> [PROBLEM]
Filter task. Return each line of the material that holds the string "during".

BEGIN RECORDS SUPPLIED

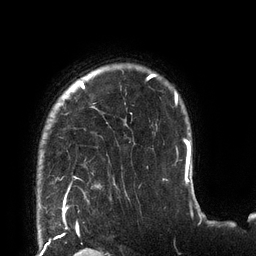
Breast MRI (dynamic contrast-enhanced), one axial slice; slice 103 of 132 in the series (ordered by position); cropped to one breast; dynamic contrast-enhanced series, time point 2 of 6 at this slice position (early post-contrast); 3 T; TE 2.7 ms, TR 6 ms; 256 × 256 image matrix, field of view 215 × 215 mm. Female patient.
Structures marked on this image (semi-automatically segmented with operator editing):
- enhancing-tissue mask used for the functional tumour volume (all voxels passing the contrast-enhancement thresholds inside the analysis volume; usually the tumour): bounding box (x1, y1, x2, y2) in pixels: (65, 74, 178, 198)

END RECORDS SUPPLIED
BEGIN RECORDS SUPPLIED

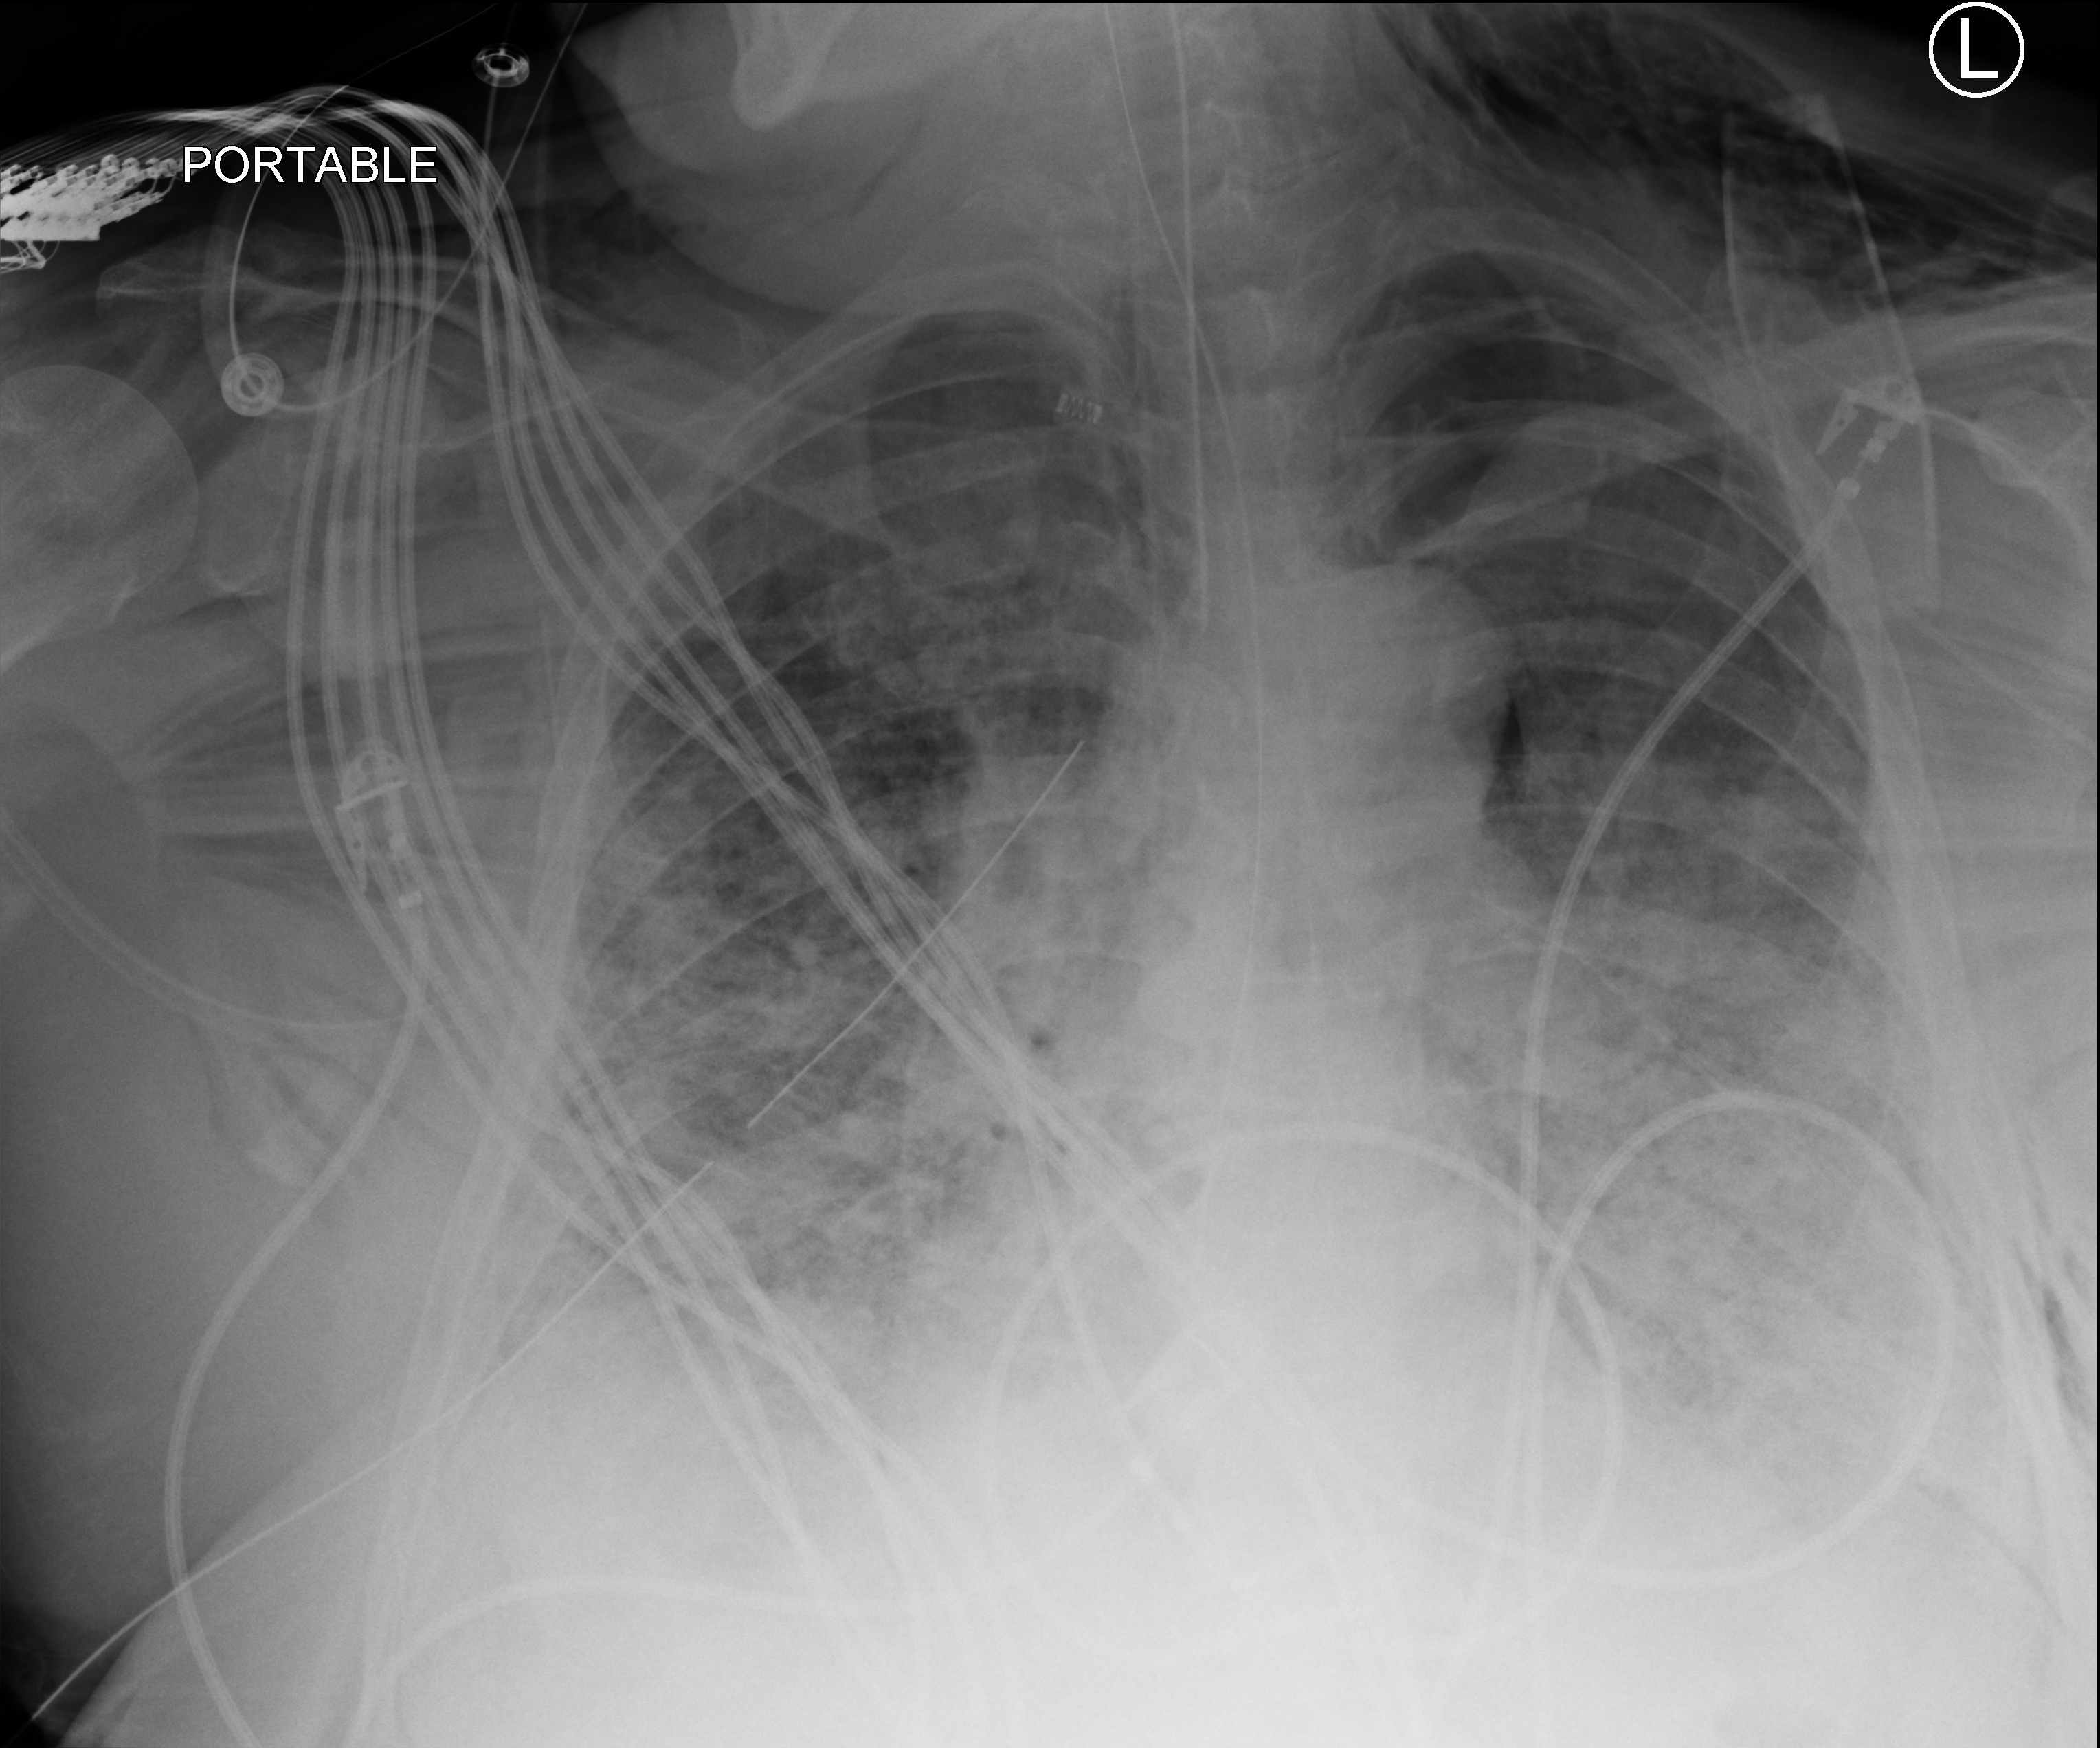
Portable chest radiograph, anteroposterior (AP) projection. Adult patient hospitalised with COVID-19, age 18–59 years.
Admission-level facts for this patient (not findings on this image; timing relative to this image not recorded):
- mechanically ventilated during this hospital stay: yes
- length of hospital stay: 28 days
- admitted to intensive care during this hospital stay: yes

END RECORDS SUPPLIED

> [RESULT OF THIS EXERCISE]
- mechanically ventilated during this hospital stay: yes
- admitted to intensive care during this hospital stay: yes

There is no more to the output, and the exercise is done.